Required work ▸ The lines to copy from the data below are those that hold the string "Hello".

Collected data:
+--

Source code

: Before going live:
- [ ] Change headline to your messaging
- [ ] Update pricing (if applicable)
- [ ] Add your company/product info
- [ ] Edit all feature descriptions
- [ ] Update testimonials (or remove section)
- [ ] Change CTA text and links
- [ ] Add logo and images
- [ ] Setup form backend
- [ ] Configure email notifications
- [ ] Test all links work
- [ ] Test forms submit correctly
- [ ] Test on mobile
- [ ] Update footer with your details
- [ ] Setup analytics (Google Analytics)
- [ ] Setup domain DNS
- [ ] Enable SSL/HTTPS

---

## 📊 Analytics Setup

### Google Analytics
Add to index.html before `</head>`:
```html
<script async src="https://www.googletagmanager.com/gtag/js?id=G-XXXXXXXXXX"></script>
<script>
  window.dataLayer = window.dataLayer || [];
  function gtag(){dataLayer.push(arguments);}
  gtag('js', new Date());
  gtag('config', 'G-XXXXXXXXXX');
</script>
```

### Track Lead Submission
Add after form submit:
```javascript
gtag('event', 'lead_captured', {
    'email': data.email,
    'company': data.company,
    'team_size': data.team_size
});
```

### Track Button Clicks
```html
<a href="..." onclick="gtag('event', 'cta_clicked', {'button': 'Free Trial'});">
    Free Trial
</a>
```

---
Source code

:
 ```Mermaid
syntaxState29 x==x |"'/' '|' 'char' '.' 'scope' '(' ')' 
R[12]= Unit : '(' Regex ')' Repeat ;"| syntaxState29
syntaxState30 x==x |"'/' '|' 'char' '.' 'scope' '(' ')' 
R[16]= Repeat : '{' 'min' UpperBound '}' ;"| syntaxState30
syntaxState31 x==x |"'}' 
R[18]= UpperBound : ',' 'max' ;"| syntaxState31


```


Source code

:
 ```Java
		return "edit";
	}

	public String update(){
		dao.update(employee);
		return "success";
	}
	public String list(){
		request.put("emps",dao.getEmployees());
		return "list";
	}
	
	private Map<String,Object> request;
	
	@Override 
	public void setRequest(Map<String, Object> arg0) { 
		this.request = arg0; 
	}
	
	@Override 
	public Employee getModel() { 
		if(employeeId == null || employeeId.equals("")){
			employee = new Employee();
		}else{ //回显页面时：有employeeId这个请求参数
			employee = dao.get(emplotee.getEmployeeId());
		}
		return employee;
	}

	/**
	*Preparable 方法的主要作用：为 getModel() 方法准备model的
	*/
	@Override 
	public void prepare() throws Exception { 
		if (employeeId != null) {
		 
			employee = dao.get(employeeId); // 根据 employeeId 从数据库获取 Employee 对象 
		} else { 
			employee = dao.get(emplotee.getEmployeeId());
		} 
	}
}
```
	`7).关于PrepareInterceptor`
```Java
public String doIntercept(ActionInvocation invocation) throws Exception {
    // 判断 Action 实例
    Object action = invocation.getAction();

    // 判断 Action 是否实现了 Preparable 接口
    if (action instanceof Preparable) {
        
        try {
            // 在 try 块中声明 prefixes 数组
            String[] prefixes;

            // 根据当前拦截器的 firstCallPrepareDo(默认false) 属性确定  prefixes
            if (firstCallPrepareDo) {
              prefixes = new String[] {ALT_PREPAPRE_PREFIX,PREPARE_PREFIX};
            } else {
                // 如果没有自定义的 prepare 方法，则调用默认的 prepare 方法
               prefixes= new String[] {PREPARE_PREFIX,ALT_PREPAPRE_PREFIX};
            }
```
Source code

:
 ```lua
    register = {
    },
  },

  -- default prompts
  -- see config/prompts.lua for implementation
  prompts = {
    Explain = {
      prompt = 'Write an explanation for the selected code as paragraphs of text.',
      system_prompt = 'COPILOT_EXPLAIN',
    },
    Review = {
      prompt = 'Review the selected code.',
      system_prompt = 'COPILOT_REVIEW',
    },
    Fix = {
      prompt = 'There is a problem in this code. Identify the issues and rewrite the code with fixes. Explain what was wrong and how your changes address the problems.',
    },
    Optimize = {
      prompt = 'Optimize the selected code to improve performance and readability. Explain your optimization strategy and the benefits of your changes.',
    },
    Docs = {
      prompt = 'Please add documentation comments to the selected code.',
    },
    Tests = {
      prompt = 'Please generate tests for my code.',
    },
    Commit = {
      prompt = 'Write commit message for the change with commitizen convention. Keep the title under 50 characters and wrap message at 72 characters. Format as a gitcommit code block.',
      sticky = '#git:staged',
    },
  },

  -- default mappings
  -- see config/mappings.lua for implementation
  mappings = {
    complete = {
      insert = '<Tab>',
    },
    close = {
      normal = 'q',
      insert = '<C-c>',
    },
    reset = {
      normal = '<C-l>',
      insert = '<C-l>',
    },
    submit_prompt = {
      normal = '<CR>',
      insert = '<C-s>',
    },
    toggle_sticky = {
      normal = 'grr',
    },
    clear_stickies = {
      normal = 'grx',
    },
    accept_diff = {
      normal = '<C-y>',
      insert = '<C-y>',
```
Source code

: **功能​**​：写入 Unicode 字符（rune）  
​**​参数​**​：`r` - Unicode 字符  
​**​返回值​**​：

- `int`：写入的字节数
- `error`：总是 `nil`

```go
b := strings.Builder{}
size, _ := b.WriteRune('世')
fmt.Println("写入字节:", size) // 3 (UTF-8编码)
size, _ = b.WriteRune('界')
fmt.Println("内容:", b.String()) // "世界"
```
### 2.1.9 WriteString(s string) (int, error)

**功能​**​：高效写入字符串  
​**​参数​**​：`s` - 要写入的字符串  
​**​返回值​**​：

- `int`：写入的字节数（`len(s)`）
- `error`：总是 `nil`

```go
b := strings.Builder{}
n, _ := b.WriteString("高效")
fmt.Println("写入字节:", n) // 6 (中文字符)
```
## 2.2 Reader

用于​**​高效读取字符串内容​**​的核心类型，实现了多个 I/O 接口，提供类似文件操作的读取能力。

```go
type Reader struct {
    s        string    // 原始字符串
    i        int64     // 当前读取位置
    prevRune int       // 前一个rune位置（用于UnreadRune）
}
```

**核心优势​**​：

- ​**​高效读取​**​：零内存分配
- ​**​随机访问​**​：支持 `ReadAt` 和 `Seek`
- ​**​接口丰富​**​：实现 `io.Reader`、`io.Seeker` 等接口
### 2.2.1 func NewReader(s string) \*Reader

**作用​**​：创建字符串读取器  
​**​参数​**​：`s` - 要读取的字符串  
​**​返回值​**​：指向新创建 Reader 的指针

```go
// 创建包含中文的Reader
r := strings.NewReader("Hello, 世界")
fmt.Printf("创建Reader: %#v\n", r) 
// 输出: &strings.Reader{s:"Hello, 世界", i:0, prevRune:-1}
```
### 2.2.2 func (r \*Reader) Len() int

+--

Response to this exercise ▸
r := strings.NewReader("Hello, 世界")
// 输出: &strings.Reader{s:"Hello, 世界", i:0, prevRune:-1}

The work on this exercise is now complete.